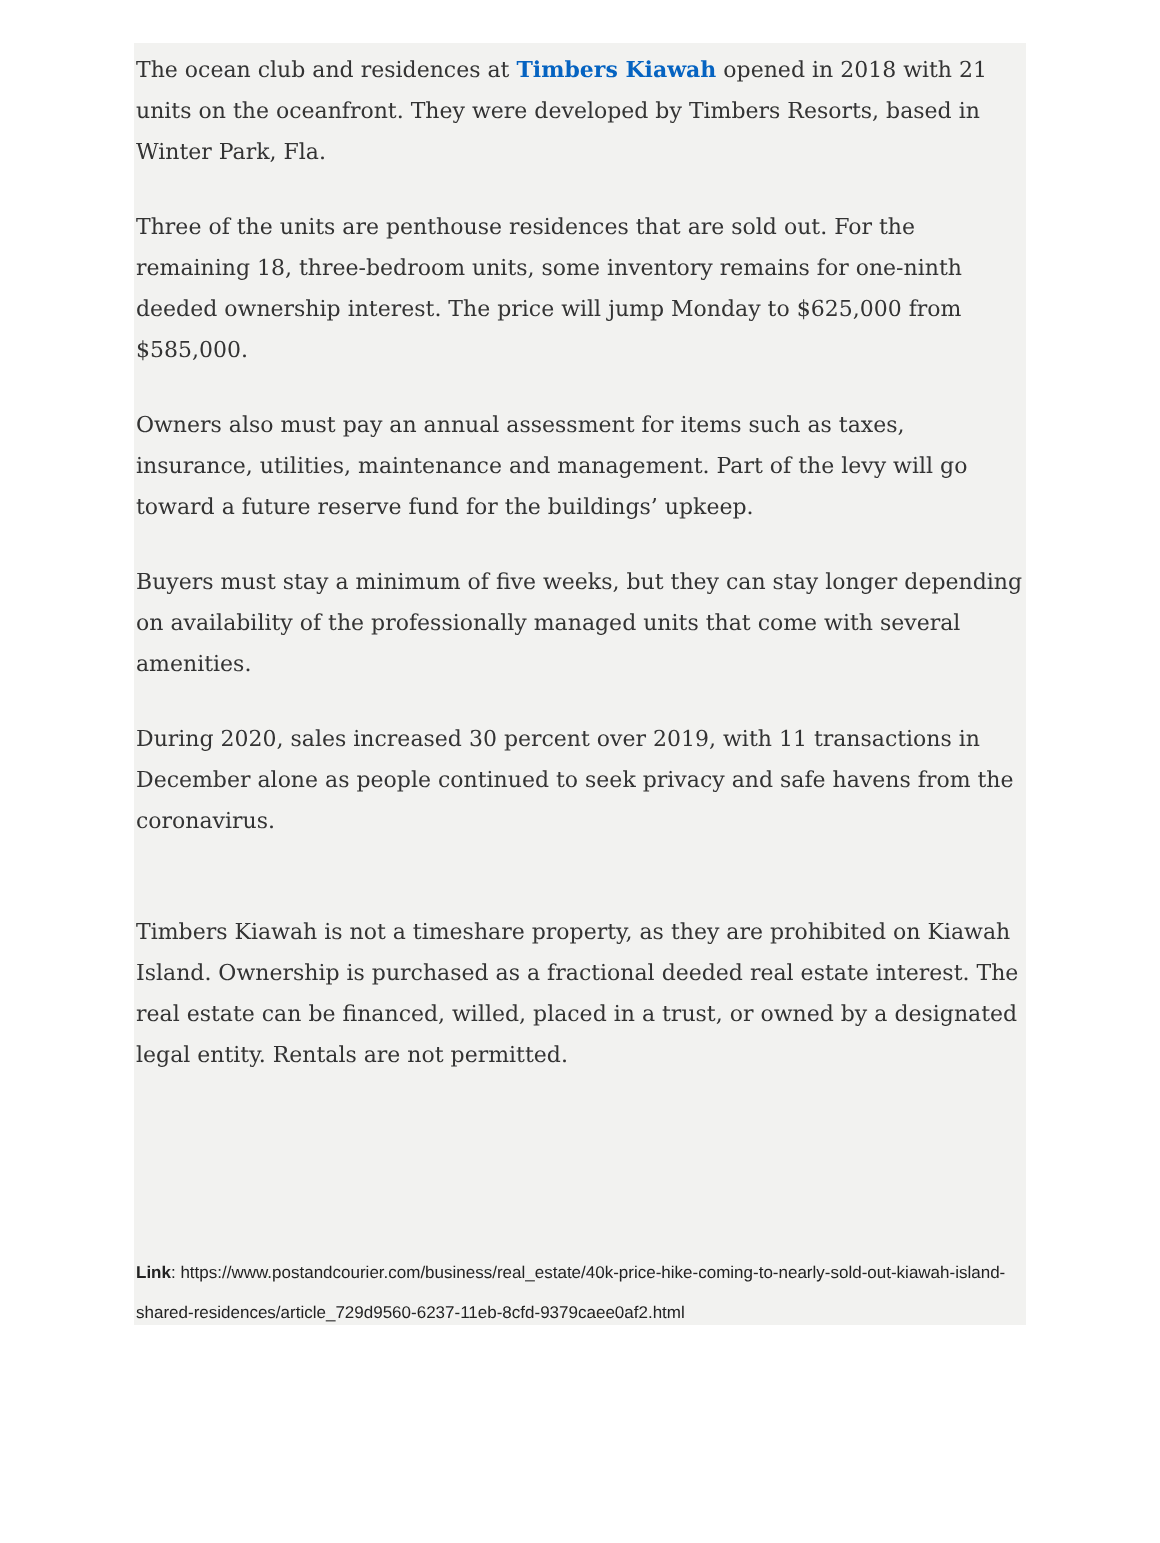The ocean club and residences at Timbers Kiawah opened in 2018 with 21 units on the oceanfront. They were developed by Timbers Resorts, based in Winter Park, Fla.
Three of the units are penthouse residences that are sold out. For the remaining 18, three-bedroom units, some inventory remains for one-ninth deeded ownership interest. The price will jump Monday to $625,000 from $585,000.
Owners also must pay an annual assessment for items such as taxes, insurance, utilities, maintenance and management. Part of the levy will go toward a future reserve fund for the buildings’ upkeep.
Buyers must stay a minimum of five weeks, but they can stay longer depending on availability of the professionally managed units that come with several amenities.
During 2020, sales increased 30 percent over 2019, with 11 transactions in December alone as people continued to seek privacy and safe havens from the coronavirus.
Timbers Kiawah is not a timeshare property, as they are prohibited on Kiawah Island. Ownership is purchased as a fractional deeded real estate interest. The real estate can be financed, willed, placed in a trust, or owned by a designated legal entity. Rentals are not permitted.
Link: https://www.postandcourier.com/business/real_estate/40k-price-hike-coming-to-nearly-sold-out-kiawah-island-shared-residences/article_729d9560-6237-11eb-8cfd-9379caee0af2.html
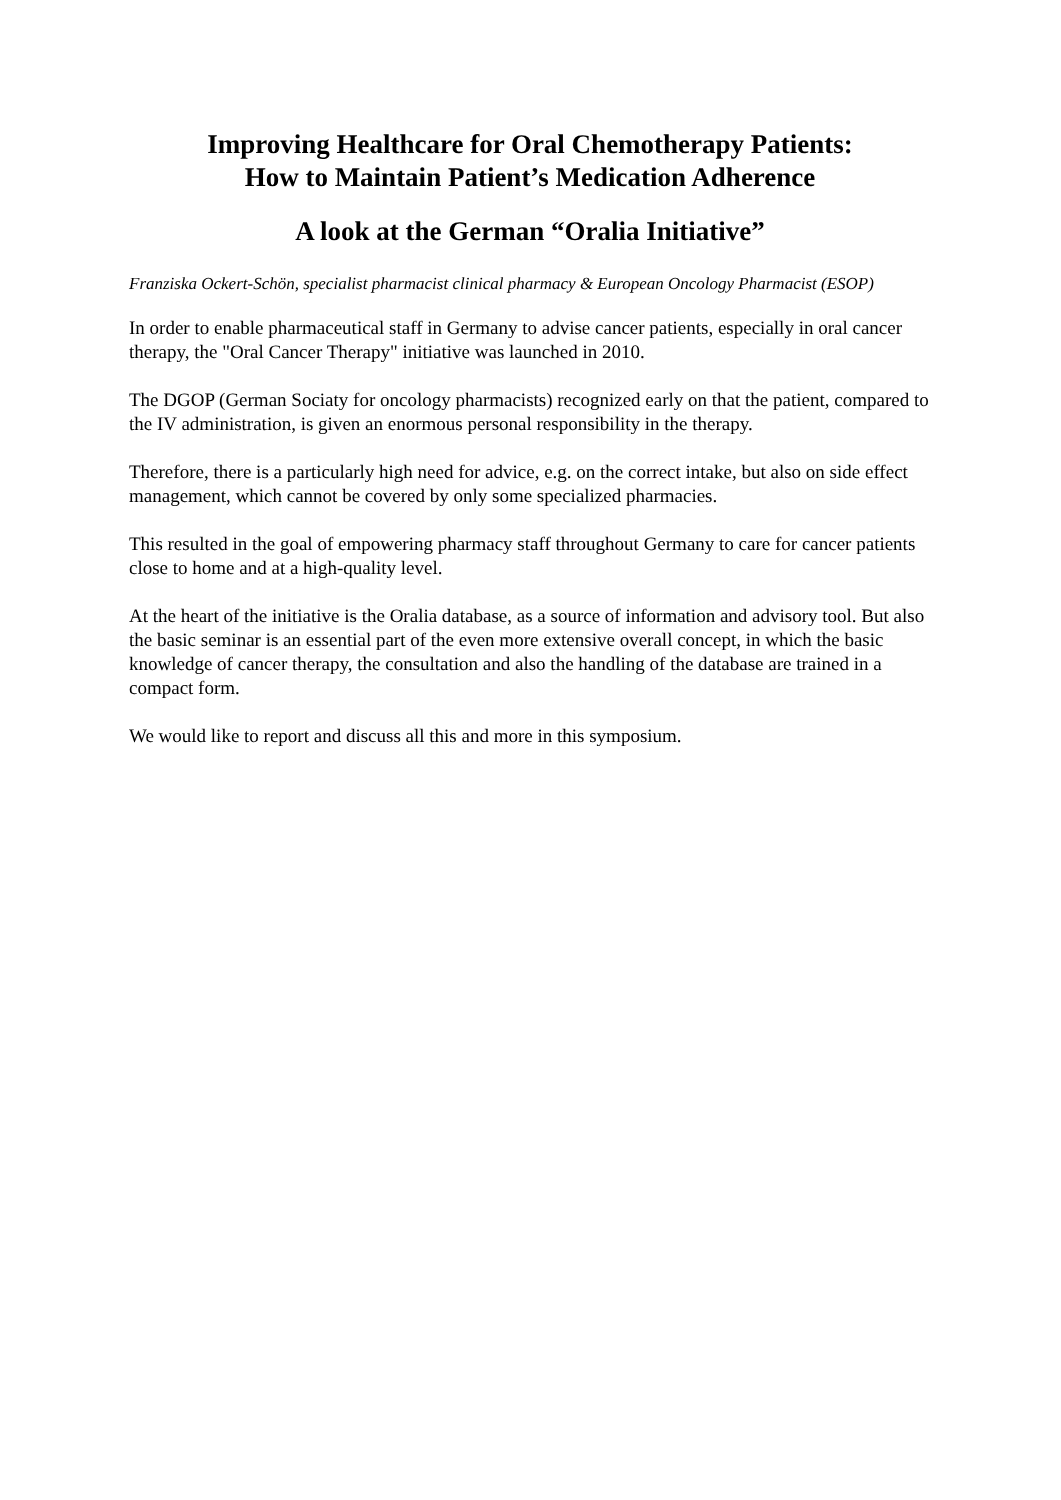Improving Healthcare for Oral Chemotherapy Patients:
How to Maintain Patient’s Medication Adherence
A look at the German “Oralia Initiative”
Franziska Ockert-Schön, specialist pharmacist clinical pharmacy & European Oncology Pharmacist (ESOP)
In order to enable pharmaceutical staff in Germany to advise cancer patients, especially in oral cancer therapy, the "Oral Cancer Therapy" initiative was launched in 2010.
The DGOP (German Sociaty for oncology pharmacists) recognized early on that the patient, compared to the IV administration, is given an enormous personal responsibility in the therapy.
Therefore, there is a particularly high need for advice, e.g. on the correct intake, but also on side effect management, which cannot be covered by only some specialized pharmacies.
This resulted in the goal of empowering pharmacy staff throughout Germany to care for cancer patients close to home and at a high-quality level.
At the heart of the initiative is the Oralia database, as a source of information and advisory tool. But also the basic seminar is an essential part of the even more extensive overall concept, in which the basic knowledge of cancer therapy, the consultation and also the handling of the database are trained in a compact form.
We would like to report and discuss all this and more in this symposium.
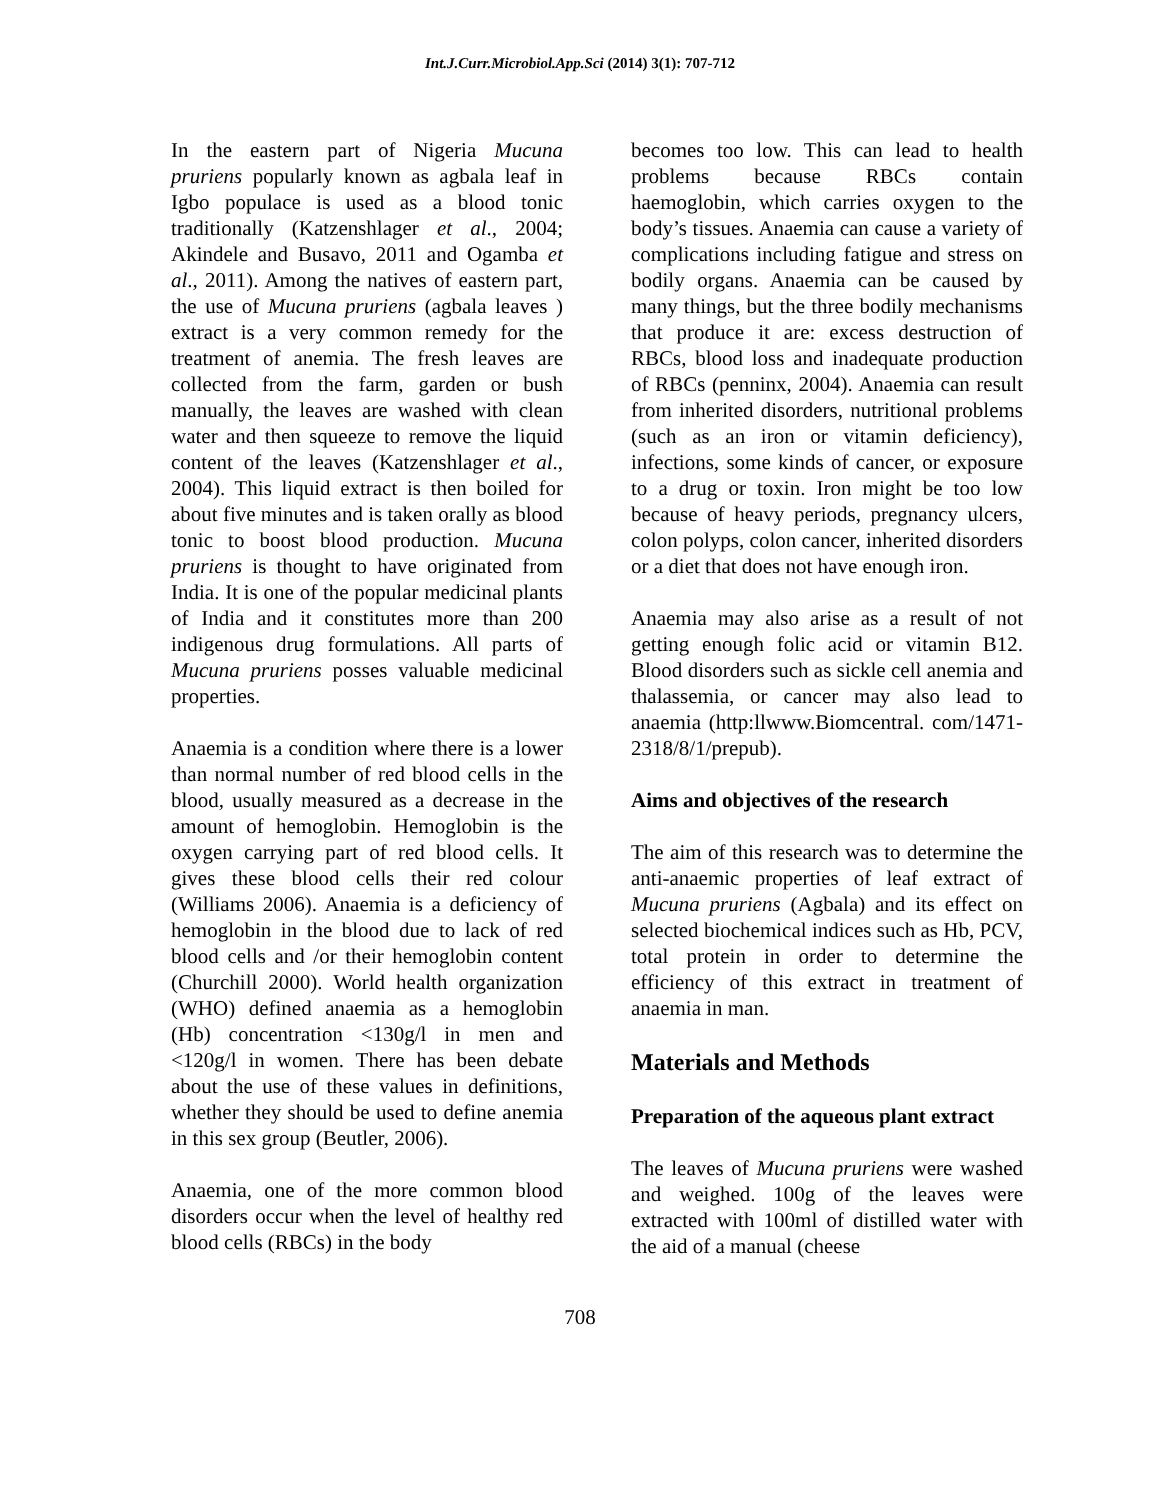Int.J.Curr.Microbiol.App.Sci (2014) 3(1): 707-712
In the eastern part of Nigeria Mucuna pruriens popularly known as agbala leaf in Igbo populace is used as a blood tonic traditionally (Katzenshlager et al., 2004; Akindele and Busavo, 2011 and Ogamba et al., 2011). Among the natives of eastern part, the use of Mucuna pruriens (agbala leaves ) extract is a very common remedy for the treatment of anemia. The fresh leaves are collected from the farm, garden or bush manually, the leaves are washed with clean water and then squeeze to remove the liquid content of the leaves (Katzenshlager et al., 2004). This liquid extract is then boiled for about five minutes and is taken orally as blood tonic to boost blood production. Mucuna pruriens is thought to have originated from India. It is one of the popular medicinal plants of India and it constitutes more than 200 indigenous drug formulations. All parts of Mucuna pruriens posses valuable medicinal properties.
Anaemia is a condition where there is a lower than normal number of red blood cells in the blood, usually measured as a decrease in the amount of hemoglobin. Hemoglobin is the oxygen carrying part of red blood cells. It gives these blood cells their red colour (Williams 2006). Anaemia is a deficiency of hemoglobin in the blood due to lack of red blood cells and /or their hemoglobin content (Churchill 2000). World health organization (WHO) defined anaemia as a hemoglobin (Hb) concentration <130g/l in men and <120g/l in women. There has been debate about the use of these values in definitions, whether they should be used to define anemia in this sex group (Beutler, 2006).
Anaemia, one of the more common blood disorders occur when the level of healthy red blood cells (RBCs) in the body
becomes too low. This can lead to health problems because RBCs contain haemoglobin, which carries oxygen to the body’s tissues. Anaemia can cause a variety of complications including fatigue and stress on bodily organs. Anaemia can be caused by many things, but the three bodily mechanisms that produce it are: excess destruction of RBCs, blood loss and inadequate production of RBCs (penninx, 2004). Anaemia can result from inherited disorders, nutritional problems (such as an iron or vitamin deficiency), infections, some kinds of cancer, or exposure to a drug or toxin. Iron might be too low because of heavy periods, pregnancy ulcers, colon polyps, colon cancer, inherited disorders or a diet that does not have enough iron.
Anaemia may also arise as a result of not getting enough folic acid or vitamin B12. Blood disorders such as sickle cell anemia and thalassemia, or cancer may also lead to anaemia (http:llwww.Biomcentral. com/1471-2318/8/1/prepub).
Aims and objectives of the research
The aim of this research was to determine the anti-anaemic properties of leaf extract of Mucuna pruriens (Agbala) and its effect on selected biochemical indices such as Hb, PCV, total protein in order to determine the efficiency of this extract in treatment of anaemia in man.
Materials and Methods
Preparation of the aqueous plant extract
The leaves of Mucuna pruriens were washed and weighed. 100g of the leaves were extracted with 100ml of distilled water with the aid of a manual (cheese
708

■ ■ ■ ■ ■ ■ ■

Please output every entry above exactly, without the pictures.

The ocean club and residences at Timbers Kiawah opened in 2018 with 21 units on the oceanfront. They were developed by Timbers Resorts, based in Winter Park, Fla.
Three of the units are penthouse residences that are sold out. For the remaining 18, three-bedroom units, some inventory remains for one-ninth deeded ownership interest. The price will jump Monday to $625,000 from $585,000.
Owners also must pay an annual assessment for items such as taxes, insurance, utilities, maintenance and management. Part of the levy will go toward a future reserve fund for the buildings’ upkeep.
Buyers must stay a minimum of five weeks, but they can stay longer depending on availability of the professionally managed units that come with several amenities.
During 2020, sales increased 30 percent over 2019, with 11 transactions in December alone as people continued to seek privacy and safe havens from the coronavirus.
Timbers Kiawah is not a timeshare property, as they are prohibited on Kiawah Island. Ownership is purchased as a fractional deeded real estate interest. The real estate can be financed, willed, placed in a trust, or owned by a designated legal entity. Rentals are not permitted.
Link: https://www.postandcourier.com/business/real_estate/40k-price-hike-coming-to-nearly-sold-out-kiawah-island-shared-residences/article_729d9560-6237-11eb-8cfd-9379caee0af2.html
Improving Healthcare for Oral Chemotherapy Patients:
How to Maintain Patient’s Medication Adherence
A look at the German “Oralia Initiative”
Franziska Ockert-Schön, specialist pharmacist clinical pharmacy & European Oncology Pharmacist (ESOP)
In order to enable pharmaceutical staff in Germany to advise cancer patients, especially in oral cancer therapy, the "Oral Cancer Therapy" initiative was launched in 2010.
The DGOP (German Sociaty for oncology pharmacists) recognized early on that the patient, compared to the IV administration, is given an enormous personal responsibility in the therapy.
Therefore, there is a particularly high need for advice, e.g. on the correct intake, but also on side effect management, which cannot be covered by only some specialized pharmacies.
This resulted in the goal of empowering pharmacy staff throughout Germany to care for cancer patients close to home and at a high-quality level.
At the heart of the initiative is the Oralia database, as a source of information and advisory tool. But also the basic seminar is an essential part of the even more extensive overall concept, in which the basic knowledge of cancer therapy, the consultation and also the handling of the database are trained in a compact form.
We would like to report and discuss all this and more in this symposium.
Int.J.Curr.Microbiol.App.Sci (2014) 3(1): 707-712
In the eastern part of Nigeria Mucuna pruriens popularly known as agbala leaf in Igbo populace is used as a blood tonic traditionally (Katzenshlager et al., 2004; Akindele and Busavo, 2011 and Ogamba et al., 2011). Among the natives of eastern part, the use of Mucuna pruriens (agbala leaves ) extract is a very common remedy for the treatment of anemia. The fresh leaves are collected from the farm, garden or bush manually, the leaves are washed with clean water and then squeeze to remove the liquid content of the leaves (Katzenshlager et al., 2004). This liquid extract is then boiled for about five minutes and is taken orally as blood tonic to boost blood production. Mucuna pruriens is thought to have originated from India. It is one of the popular medicinal plants of India and it constitutes more than 200 indigenous drug formulations. All parts of Mucuna pruriens posses valuable medicinal properties.
Anaemia is a condition where there is a lower than normal number of red blood cells in the blood, usually measured as a decrease in the amount of hemoglobin. Hemoglobin is the oxygen carrying part of red blood cells. It gives these blood cells their red colour (Williams 2006). Anaemia is a deficiency of hemoglobin in the blood due to lack of red blood cells and /or their hemoglobin content (Churchill 2000). World health organization (WHO) defined anaemia as a hemoglobin (Hb) concentration <130g/l in men and <120g/l in women. There has been debate about the use of these values in definitions, whether they should be used to define anemia in this sex group (Beutler, 2006).
Anaemia, one of the more common blood disorders occur when the level of healthy red blood cells (RBCs) in the body
becomes too low. This can lead to health problems because RBCs contain haemoglobin, which carries oxygen to the body’s tissues. Anaemia can cause a variety of complications including fatigue and stress on bodily organs. Anaemia can be caused by many things, but the three bodily mechanisms that produce it are: excess destruction of RBCs, blood loss and inadequate production of RBCs (penninx, 2004). Anaemia can result from inherited disorders, nutritional problems (such as an iron or vitamin deficiency), infections, some kinds of cancer, or exposure to a drug or toxin. Iron might be too low because of heavy periods, pregnancy ulcers, colon polyps, colon cancer, inherited disorders or a diet that does not have enough iron.
Anaemia may also arise as a result of not getting enough folic acid or vitamin B12. Blood disorders such as sickle cell anemia and thalassemia, or cancer may also lead to anaemia (http:llwww.Biomcentral. com/1471-2318/8/1/prepub).
Aims and objectives of the research
The aim of this research was to determine the anti-anaemic properties of leaf extract of Mucuna pruriens (Agbala) and its effect on selected biochemical indices such as Hb, PCV, total protein in order to determine the efficiency of this extract in treatment of anaemia in man.
Materials and Methods
Preparation of the aqueous plant extract
The leaves of Mucuna pruriens were washed and weighed. 100g of the leaves were extracted with 100ml of distilled water with the aid of a manual (cheese
708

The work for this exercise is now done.